### Exercise goal
Count the lines in the rows below that contain the word "name", and reply with only that number.

### Material provided
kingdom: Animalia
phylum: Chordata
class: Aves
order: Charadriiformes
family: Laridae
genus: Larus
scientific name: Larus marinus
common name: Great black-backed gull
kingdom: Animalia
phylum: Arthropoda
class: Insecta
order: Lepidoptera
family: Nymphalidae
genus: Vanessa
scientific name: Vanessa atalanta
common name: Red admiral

==

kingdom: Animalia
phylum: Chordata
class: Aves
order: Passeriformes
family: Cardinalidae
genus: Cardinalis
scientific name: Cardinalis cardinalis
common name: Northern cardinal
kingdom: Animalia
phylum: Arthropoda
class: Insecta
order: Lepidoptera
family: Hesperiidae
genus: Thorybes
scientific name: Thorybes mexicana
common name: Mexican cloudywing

...

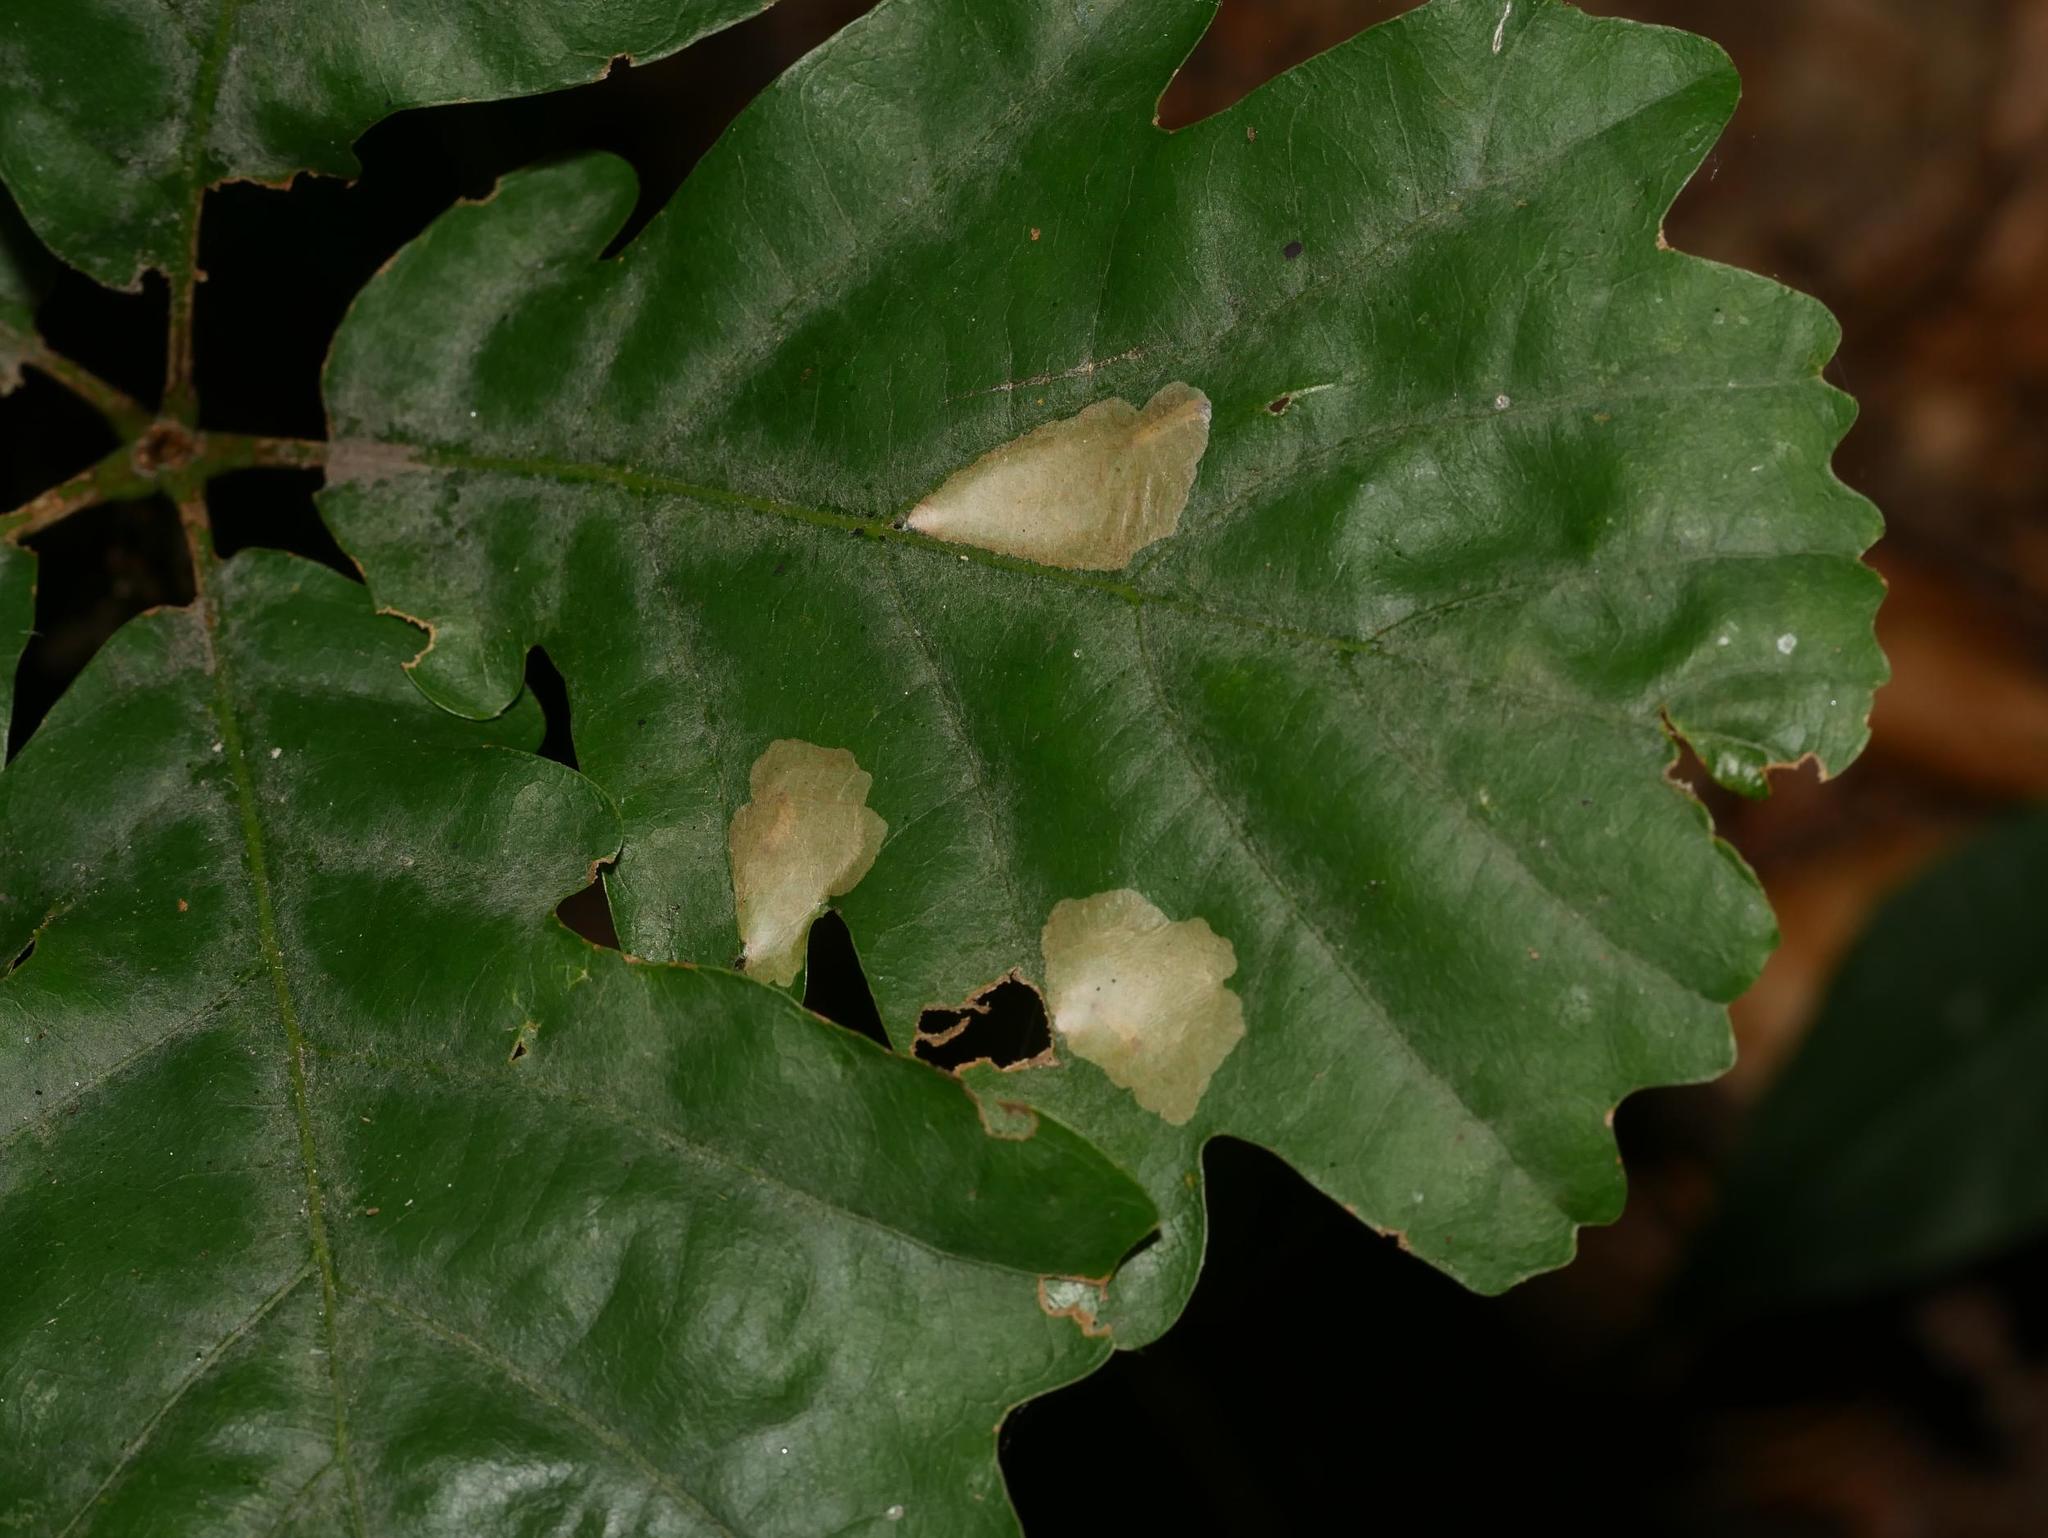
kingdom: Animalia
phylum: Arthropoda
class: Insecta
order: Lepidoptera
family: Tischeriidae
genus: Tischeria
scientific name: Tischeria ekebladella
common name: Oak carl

### Result of this exercise
10